Today, because the U.S. now is Monetarily Sovereign, FICA not only is useless, and financially harmful, but it creates the wrong impression about Social Security finances. Because of FICA, some people believe Social Security will run out of money. " from
http://rodgermmitchell.wordpress.com/2012/03/26/monetary-sovereignty-for-young-people-part-4-social-security/
The Special Treatment of capital gains needs to END. Lower income taxes ... exempt from FICA ... this is why the middle class bears a heavier tax burden than the investment class.
ALL investments with a positive ROI yield "income" ... but certain types are subject at most to a 15% capital gains rate while others are taxed at your marginal income tax rate.
WHY does the government offer an added incentive to trade stock than to invest in your community via an S&L? THAT sounds like socialistic economic planning for one form of income and investment to be tax incented versus another.
Social Security was an "insurance" program, not a "savings" plan ... and it is closer to a traditional company pension plan than a savings plan. In traditional company pension plans, a portion of today's earnings was used to pay retirees. There is a hitch, of course, if the number of retirees is great and the number of current workers is small ... so companies had to pre-fund pensions to some degree by putting money aside for that purpose.

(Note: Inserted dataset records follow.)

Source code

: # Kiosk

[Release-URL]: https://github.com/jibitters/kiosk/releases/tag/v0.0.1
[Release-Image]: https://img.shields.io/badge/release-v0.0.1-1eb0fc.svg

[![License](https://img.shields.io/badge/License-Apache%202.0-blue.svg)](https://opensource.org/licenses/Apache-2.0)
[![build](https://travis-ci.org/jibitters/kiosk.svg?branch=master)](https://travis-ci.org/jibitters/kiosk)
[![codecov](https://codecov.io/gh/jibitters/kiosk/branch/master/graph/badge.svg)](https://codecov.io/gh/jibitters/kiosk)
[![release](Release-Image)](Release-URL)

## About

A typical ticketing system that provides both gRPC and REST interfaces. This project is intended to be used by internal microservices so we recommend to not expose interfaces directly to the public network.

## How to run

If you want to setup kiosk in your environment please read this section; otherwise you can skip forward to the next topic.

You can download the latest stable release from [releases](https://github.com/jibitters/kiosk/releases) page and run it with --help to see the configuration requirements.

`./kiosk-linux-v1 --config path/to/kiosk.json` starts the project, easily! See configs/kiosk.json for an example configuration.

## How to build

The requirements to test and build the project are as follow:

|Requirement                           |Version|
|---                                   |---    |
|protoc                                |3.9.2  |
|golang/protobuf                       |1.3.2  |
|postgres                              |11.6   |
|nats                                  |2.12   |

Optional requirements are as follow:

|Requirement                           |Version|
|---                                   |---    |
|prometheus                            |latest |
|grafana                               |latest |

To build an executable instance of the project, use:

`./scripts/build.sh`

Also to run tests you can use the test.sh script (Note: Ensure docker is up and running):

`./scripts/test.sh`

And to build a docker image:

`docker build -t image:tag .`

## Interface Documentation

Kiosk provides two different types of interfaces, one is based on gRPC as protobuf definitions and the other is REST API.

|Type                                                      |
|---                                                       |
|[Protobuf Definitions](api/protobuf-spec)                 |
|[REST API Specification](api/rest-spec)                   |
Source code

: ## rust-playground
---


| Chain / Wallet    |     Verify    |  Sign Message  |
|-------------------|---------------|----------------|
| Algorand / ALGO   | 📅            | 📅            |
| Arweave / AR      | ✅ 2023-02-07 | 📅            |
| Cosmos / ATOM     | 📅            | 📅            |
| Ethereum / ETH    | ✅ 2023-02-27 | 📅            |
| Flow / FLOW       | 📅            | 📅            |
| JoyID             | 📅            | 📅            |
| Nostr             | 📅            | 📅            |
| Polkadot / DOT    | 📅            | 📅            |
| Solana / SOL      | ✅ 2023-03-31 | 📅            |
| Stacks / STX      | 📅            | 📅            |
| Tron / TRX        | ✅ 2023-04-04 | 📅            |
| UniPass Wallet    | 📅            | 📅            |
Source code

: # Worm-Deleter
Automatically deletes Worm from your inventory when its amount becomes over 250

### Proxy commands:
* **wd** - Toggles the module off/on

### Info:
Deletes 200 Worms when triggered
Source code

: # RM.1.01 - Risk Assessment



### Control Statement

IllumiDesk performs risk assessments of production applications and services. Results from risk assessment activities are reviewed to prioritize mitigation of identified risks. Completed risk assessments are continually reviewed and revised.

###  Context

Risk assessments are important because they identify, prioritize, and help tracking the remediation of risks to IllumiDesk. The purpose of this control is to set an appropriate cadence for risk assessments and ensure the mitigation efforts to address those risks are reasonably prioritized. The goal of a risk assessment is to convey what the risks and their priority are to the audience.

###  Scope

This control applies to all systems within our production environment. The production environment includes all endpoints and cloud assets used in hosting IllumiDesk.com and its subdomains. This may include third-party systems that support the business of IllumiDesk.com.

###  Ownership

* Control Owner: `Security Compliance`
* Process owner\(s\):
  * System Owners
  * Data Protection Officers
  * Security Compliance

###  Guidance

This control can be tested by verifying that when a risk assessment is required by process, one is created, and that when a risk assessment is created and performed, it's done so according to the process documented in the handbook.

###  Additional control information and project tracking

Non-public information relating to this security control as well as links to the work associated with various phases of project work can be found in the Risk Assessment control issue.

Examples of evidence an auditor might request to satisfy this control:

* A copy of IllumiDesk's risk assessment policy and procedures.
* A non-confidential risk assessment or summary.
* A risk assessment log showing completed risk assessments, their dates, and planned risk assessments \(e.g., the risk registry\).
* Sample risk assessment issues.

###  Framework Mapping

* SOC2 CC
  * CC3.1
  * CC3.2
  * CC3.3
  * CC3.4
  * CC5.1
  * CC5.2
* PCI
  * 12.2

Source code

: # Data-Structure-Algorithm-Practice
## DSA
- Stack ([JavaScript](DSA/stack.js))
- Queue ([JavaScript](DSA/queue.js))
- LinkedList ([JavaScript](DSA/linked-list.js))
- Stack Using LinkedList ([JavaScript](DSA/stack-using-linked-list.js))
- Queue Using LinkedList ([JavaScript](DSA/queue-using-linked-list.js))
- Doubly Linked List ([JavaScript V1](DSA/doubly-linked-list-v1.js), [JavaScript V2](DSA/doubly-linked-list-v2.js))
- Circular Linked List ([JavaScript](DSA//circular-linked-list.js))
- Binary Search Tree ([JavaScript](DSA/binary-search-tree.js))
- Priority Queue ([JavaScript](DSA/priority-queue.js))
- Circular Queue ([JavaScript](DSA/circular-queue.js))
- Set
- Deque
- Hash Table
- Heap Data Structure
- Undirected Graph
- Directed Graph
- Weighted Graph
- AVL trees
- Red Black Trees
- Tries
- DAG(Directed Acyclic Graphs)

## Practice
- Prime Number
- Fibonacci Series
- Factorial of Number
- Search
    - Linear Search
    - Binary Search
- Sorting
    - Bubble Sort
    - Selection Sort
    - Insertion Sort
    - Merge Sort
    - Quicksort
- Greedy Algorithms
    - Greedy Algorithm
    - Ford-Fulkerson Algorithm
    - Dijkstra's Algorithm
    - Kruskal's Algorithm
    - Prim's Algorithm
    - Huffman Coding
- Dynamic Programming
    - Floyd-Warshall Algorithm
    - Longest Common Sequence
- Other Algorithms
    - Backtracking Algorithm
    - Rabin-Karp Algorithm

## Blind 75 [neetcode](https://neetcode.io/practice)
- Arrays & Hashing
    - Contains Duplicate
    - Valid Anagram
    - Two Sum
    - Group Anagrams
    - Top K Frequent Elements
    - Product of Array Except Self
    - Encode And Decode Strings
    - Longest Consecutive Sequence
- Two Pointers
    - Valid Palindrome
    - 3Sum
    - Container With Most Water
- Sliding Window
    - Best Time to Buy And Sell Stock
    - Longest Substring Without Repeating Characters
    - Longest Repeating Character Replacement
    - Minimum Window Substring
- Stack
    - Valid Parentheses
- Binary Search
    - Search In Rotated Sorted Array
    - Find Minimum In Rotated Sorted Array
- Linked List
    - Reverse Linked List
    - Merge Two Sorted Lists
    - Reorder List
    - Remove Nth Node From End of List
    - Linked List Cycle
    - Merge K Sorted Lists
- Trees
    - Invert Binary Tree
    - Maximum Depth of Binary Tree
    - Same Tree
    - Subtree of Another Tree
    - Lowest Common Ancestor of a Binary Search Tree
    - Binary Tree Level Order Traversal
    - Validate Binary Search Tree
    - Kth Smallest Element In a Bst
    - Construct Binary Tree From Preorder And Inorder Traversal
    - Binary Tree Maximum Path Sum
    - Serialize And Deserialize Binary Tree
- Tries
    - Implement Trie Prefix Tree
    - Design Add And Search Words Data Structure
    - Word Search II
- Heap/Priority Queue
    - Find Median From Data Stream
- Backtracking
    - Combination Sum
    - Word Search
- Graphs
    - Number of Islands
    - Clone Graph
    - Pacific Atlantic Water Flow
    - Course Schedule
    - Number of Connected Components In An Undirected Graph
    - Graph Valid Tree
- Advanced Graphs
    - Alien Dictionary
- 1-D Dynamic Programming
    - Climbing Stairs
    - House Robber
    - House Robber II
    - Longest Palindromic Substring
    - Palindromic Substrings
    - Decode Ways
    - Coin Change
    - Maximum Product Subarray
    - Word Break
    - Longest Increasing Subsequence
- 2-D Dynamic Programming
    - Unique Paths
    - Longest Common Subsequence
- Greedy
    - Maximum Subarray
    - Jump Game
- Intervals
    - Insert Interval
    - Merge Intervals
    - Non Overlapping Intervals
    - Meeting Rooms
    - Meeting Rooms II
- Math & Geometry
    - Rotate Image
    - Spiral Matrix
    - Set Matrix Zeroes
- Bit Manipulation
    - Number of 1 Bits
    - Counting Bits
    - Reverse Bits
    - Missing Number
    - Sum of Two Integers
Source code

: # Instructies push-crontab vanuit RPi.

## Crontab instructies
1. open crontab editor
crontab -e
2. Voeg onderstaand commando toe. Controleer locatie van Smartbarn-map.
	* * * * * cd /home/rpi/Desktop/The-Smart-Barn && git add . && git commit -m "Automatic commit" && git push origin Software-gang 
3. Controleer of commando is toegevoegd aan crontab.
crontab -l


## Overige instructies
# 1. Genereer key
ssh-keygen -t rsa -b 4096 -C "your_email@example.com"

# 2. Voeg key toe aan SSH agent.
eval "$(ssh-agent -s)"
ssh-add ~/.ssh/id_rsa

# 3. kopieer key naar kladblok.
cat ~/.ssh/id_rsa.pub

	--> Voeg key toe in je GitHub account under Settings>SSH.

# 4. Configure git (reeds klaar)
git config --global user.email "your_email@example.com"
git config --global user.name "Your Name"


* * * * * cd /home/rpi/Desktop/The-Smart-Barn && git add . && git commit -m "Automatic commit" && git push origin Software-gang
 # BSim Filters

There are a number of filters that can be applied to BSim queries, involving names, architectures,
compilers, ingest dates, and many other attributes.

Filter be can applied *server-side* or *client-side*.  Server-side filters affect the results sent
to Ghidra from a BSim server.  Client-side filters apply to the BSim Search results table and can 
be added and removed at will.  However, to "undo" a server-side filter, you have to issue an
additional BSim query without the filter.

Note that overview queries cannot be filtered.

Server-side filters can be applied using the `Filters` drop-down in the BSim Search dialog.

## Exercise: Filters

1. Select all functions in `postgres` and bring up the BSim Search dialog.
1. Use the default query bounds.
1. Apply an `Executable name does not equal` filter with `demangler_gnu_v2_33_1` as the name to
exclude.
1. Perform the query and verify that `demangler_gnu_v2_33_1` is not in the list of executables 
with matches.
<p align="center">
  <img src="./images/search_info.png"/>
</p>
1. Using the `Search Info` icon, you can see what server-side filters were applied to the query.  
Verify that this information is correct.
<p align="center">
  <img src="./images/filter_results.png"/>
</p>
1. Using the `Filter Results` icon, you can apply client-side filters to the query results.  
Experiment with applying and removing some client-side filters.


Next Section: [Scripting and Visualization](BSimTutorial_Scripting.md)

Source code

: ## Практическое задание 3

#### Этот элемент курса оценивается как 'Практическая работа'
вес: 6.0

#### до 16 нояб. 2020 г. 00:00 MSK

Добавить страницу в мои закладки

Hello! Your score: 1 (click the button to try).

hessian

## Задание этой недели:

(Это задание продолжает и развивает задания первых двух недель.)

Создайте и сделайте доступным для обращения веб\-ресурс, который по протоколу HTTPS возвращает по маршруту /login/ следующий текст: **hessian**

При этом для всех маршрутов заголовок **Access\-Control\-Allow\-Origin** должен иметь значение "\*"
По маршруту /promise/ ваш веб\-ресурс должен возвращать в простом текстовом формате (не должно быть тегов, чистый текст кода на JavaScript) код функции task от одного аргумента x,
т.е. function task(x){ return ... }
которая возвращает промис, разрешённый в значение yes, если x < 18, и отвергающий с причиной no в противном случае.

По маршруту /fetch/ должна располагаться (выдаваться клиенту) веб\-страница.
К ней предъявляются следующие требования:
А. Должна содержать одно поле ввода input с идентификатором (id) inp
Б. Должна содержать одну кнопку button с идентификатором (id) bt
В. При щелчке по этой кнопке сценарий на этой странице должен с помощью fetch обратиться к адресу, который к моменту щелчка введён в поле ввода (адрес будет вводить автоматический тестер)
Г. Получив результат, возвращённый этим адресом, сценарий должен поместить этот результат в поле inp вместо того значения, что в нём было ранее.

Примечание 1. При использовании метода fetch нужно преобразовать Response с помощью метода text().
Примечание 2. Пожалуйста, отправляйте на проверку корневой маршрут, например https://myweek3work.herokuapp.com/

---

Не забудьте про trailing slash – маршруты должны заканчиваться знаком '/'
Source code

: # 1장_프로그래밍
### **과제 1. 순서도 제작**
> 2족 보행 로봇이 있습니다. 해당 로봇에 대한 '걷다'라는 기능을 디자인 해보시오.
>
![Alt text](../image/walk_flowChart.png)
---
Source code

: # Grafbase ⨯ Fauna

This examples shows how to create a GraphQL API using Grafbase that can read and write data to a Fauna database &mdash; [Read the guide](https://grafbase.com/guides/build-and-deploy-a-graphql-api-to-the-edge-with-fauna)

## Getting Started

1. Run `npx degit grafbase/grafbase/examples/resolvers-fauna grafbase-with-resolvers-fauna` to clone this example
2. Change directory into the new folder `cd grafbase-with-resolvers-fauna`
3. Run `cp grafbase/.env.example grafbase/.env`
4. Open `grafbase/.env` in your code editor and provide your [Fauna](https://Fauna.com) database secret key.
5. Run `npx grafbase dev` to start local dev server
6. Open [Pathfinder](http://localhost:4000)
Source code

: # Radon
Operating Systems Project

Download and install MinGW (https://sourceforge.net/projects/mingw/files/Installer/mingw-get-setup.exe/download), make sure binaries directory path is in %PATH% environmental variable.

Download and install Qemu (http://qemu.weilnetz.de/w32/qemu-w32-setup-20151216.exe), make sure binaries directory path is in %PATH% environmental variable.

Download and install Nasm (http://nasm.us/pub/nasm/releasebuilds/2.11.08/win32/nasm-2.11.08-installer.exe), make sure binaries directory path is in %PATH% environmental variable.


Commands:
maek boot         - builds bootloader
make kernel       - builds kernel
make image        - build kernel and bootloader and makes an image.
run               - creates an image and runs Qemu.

Private industry being as "efficient" as it is, of course, many companies did not set enough resources aside to pay promised future pensions and then were unable to pay them from current funds.
Companies like AT&T and Exxon currently have significantly underfunded pension plans that will require them to put more aside in the future in order to catch up ... assuming their businesses don't go away and they stick the government PBGC with the expense.
The government faces the same issue with its supplemental pension plan and needs to do what AT&T and Exxon need to do ... increase funding so it can continue to meet its obligations.
You do not have an individual account with SSA with "your" savings in it.